Between November 2012 and January 2013, Toronto’s affordable housing wait list [PDF] shrunk by 620 people. The remaining 161,266 people in line can comfort themselves that at this pace, it will only take about 40 years to clear the backlog, assuming no one else trying to make rent in Toronto applies for assistance.

The public housing we do have is costing us so much in upkeep that, late last year, the Ford administration decided to sell some of it to pay for at least a few repairs. We lost housing, and we’re still in a huge maintenance hole. Toronto Community Housing warns that the housing stock may be threatened further, and “fewer units would mean low-income Torontonians could be denied the housing stability they need,” TCHC’s website states.

Briefing notes prepared for the newly elected city council in 2010 detail countless pressures on the emergency shelter system. The memos blame job losses during the ongoing economic recession for “a sharp increase in the number of residents receiving financial assistance” through Ontario Works, the provincial welfare program [PDF]. Toronto’s OW caseload was 75,000 in 2008; it’s now above 105,000. Staff also raised concerns back in 2010 that the expiration of federal housing allowance programs (including grants that expire at the end of this month) could “lead to a number of evictions, as it is likely that many households will be unable to afford the transition to full market rent.”

Given all this, a 96 per cent shelter capacity rate should get more attention at City Hall than it has to date. A report released on Monday [PDF] suggests that most of the surplus beds are for single men, and that spaces for all other groups are extremely tight. City officials acknowledge that inefficiencies and poor staff training could mean people are wrongly being deprived of shelter. They also admit that occupancy rates for the first months of 2013 have exceeded their initial estimates.

Last week, after protesters created a makeshift shelter at Metro Hall to call attention to the issue, Rob Ford held a press conference to address the situation.
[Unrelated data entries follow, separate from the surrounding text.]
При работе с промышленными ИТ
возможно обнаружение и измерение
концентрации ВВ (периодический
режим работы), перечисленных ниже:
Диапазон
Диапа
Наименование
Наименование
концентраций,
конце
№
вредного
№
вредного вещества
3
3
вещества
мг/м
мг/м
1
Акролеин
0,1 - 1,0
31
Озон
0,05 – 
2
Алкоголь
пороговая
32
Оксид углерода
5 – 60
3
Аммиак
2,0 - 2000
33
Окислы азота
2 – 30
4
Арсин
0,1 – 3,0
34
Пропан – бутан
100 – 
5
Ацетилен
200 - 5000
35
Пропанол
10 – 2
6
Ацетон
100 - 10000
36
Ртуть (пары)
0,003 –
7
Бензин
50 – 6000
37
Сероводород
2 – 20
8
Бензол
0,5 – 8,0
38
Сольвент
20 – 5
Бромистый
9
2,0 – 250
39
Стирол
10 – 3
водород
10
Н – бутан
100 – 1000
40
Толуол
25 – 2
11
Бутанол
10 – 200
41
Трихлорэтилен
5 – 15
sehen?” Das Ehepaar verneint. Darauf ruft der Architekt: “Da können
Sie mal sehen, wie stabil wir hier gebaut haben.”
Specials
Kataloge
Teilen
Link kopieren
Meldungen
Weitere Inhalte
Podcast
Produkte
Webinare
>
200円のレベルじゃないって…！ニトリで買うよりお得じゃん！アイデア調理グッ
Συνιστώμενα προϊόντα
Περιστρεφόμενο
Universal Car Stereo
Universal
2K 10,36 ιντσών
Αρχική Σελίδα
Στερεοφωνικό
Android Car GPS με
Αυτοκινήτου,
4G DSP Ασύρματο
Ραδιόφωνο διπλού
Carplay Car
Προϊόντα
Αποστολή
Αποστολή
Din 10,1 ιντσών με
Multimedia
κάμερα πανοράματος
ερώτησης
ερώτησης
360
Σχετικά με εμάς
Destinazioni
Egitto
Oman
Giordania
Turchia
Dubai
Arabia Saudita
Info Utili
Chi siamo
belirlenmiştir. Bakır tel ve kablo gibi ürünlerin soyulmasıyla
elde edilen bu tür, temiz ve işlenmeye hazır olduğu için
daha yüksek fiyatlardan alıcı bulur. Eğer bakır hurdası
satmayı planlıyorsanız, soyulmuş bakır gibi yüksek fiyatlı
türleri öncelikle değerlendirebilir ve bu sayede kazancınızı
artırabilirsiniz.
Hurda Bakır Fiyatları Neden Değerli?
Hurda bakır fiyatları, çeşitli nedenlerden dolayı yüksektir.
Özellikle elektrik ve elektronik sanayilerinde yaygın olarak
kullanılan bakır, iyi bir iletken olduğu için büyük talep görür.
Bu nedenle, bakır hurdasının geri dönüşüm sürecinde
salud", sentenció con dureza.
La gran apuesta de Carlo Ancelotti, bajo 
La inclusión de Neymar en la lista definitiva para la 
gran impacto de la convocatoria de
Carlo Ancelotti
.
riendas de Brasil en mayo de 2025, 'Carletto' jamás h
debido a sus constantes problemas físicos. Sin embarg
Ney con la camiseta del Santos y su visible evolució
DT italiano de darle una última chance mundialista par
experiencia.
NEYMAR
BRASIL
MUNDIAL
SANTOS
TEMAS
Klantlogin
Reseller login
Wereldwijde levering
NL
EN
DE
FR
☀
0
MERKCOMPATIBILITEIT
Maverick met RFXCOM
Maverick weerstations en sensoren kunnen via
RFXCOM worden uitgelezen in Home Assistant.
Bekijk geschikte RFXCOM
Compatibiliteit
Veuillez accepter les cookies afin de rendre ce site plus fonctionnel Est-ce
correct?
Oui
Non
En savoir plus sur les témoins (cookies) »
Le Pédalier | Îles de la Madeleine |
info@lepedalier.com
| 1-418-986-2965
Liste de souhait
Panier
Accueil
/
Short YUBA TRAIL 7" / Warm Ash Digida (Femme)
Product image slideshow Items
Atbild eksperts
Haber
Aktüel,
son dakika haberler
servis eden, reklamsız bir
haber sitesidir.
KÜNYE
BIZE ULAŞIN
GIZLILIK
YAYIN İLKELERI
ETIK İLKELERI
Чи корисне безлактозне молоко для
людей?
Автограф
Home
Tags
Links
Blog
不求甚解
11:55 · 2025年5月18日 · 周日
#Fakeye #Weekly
In his remarks, he maintained that it was the Ontario Coalition Against Poverty—an organization that many connect with militant ideology and disruptive tactics—that had an issue, but that overall, matters were under control. He seemed to think that by invoking OCAP, he could discredit any criticism of shelter access.

But Social Planning Toronto recently surveyed workers at 15 Toronto shelters, and their accounts seem to confirm observations by OCAP and other community groups. “Generally, we send people away every night,” one worker reported. “Ninety women were turned away [in the past month] due to lack of space, and referred to the Assessment and Referral Centre,” said another. Most of those surveyed think the city should boost its shelter capacity immediately.

Mayor Ford seldom displays any curiosity about the welfare of the homeless. (Recall his language as a councillor in 2002, when he infamously said that the prospect of holding a public meeting to consider opening a shelter in his Etobicoke ward was about as absurd as proposing a public lynching.) The Community Development and Recreation committee will discuss today’s report on shelter access next week. Even before its release, however, the mayor promised that the shelter system “is working great,” as if those occupying the floor at Peter Street are well served by the status quo.

City council would be wise not to dismiss the multiple warning signs as easily. The Out of the Cold program, a church-run shelter initiative during the winter months, will stop offering 88 shelter beds once Easter arrives. Unfortunately, the ongoing pressure on our emergency shelters isn’t going away any time soon.